The Space Development Agency launched ten satellites into orbit from Vandenberg Space Force Base, California, on Sunday. The ten are the first of 28 in Tranche 0 of the agency's Proliferated Warfighter Space Architecture.
In June, the final 18 satellites from Tranche 0, are expected to be launched, and satellites in Tranche 1 are expected to launch in just 18 months. Eventually, the SDA expects to launch hundreds of satellites, delivered in additional tranches every two years, with each tranche providing more capability than the last.
Speaking Monday at Navy League's 2023 Sea Air Space Conference and Exposition in Washington, Derek Tournear, director of the SDA, discussed how his agency maintains resiliency in the space architecture it's now delivering to enable warfighters.
"If you really think about resiliency in space, there's a couple [of] aspects to that," Tournear said. "The primary aspect that we're looking at from SDA's model is we want to make sure that we can provide those ships at sea the connectivity they need."
There are several threats to that concept and SDA has worked out how to thwart them, Tournear said. One threat is that adversaries might simply shoot down SDA's satellites. But SDA's Proliferated Warfighter Space Architecture concept undermines that on cost.
"You can shoot down the satellites so they can't talk to the ships," Tournear said. "So now we'll put up hundreds and hundreds of satellites. Now ... our satellites are more affordable than the missiles that you need to shoot them down. So we've kind of taken that off the table. We made it to where ... it's really difficult to shoot those satellites down just by just by virtue of proliferation."
Satellites reside in different parts of space — different orbits at varying heights. The SDA's Proliferated Warfighter Space Architecture satellites are being launched into low earth orbit. But Tournear said that's not the only place where American capabilities are located in space.
"The Space Force is moving to this hybrid architecture," he said. "That is, you'll reside in multiple orbits. You get resiliency not only from hundreds and hundreds of satellites, but hundreds of satellites that are working in conjunction with dozens that are in different orbits. So now it's really difficult to actually take out the space layer."
Tournear pointed to cyber and supply chain vulnerabilities as areas where SDA flexes resiliency to protect its investments.
"You've got to make sure you don't have cyber vulnerabilities," Tournear said. "If there's a common mode failure that can take out all your satellites or your ground systems, then you can't proliferate your way out of that. So that's a major concern. We have a lot of protections in place, and that's something that we put a lot of resources on to make sure that we're hardened against cyber threats."
Supply chain threats take two forms he said. The first, he said, are routine supply chain difficulties.

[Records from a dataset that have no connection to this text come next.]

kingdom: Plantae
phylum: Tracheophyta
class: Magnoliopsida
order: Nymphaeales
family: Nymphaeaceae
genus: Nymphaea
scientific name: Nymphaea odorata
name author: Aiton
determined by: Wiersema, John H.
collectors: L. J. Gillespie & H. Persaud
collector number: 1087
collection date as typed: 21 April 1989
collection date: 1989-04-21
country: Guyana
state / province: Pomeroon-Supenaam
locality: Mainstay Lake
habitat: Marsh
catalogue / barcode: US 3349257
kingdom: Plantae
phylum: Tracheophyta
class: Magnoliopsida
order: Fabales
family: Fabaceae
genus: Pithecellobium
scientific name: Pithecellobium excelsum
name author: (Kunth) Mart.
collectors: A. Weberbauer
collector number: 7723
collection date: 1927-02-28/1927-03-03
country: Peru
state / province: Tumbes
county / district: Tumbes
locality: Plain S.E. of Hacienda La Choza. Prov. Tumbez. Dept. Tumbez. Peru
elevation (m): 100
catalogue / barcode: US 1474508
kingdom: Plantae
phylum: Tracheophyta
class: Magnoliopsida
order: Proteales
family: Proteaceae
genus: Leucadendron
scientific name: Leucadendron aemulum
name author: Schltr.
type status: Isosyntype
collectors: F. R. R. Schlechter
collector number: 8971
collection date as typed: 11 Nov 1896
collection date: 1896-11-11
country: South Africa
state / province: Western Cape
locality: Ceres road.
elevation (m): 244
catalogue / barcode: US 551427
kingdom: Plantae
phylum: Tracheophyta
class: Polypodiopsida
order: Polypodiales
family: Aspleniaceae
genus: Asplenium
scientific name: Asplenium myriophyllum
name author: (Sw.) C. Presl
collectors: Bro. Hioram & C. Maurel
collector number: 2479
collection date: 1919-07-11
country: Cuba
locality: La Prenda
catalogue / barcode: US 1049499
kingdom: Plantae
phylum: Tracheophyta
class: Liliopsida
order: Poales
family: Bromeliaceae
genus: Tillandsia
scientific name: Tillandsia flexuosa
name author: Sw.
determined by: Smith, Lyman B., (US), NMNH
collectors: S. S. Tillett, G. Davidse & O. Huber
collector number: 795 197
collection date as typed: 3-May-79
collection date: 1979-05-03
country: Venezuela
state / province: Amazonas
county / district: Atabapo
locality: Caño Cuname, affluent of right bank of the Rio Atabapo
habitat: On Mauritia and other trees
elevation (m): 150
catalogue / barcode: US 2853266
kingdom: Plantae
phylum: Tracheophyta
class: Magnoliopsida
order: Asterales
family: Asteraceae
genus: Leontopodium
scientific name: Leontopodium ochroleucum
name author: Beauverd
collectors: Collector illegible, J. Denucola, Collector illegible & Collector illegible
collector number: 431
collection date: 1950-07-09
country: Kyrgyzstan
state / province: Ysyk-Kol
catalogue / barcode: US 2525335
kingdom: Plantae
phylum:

"Working on our programs where we're trying to build a lot of satellites quickly, just to have the robustness in industry to be able to supply those components," he said. "That's kind of a benign supply chain threat."
The other threat in the supply chain, he said, involves adversarial efforts to taint components in a way that could affect the end product.
"That is if there are people that are putting in counterfeit parts or nefarious parts into your supply chain, you need to be able to detect those and protect yourself against those," he said. "We actually look at a lot of different methods of doing non-destructive testing to assure that that doesn't happen."
The radio frequency spectrum — critical to communications between the satellites SDA will put into space and warfighters on the ground — is itself a contested, warfighting domain. It's something Tournear said he's concerned about and where work is being done to ensure continued resiliency in the SDA mission.
"The RF spectrum, you can jam it, you can try to spoof different aspects of it," he said. "It's not a peaceful domain. And RF spectrum combat is something you're going to hear a lot more about ... We're continuing to work with different groups who are pushing the limit on different waveforms to be able to have anti-jam type systems and those kinds of things to be able to fight through those environments."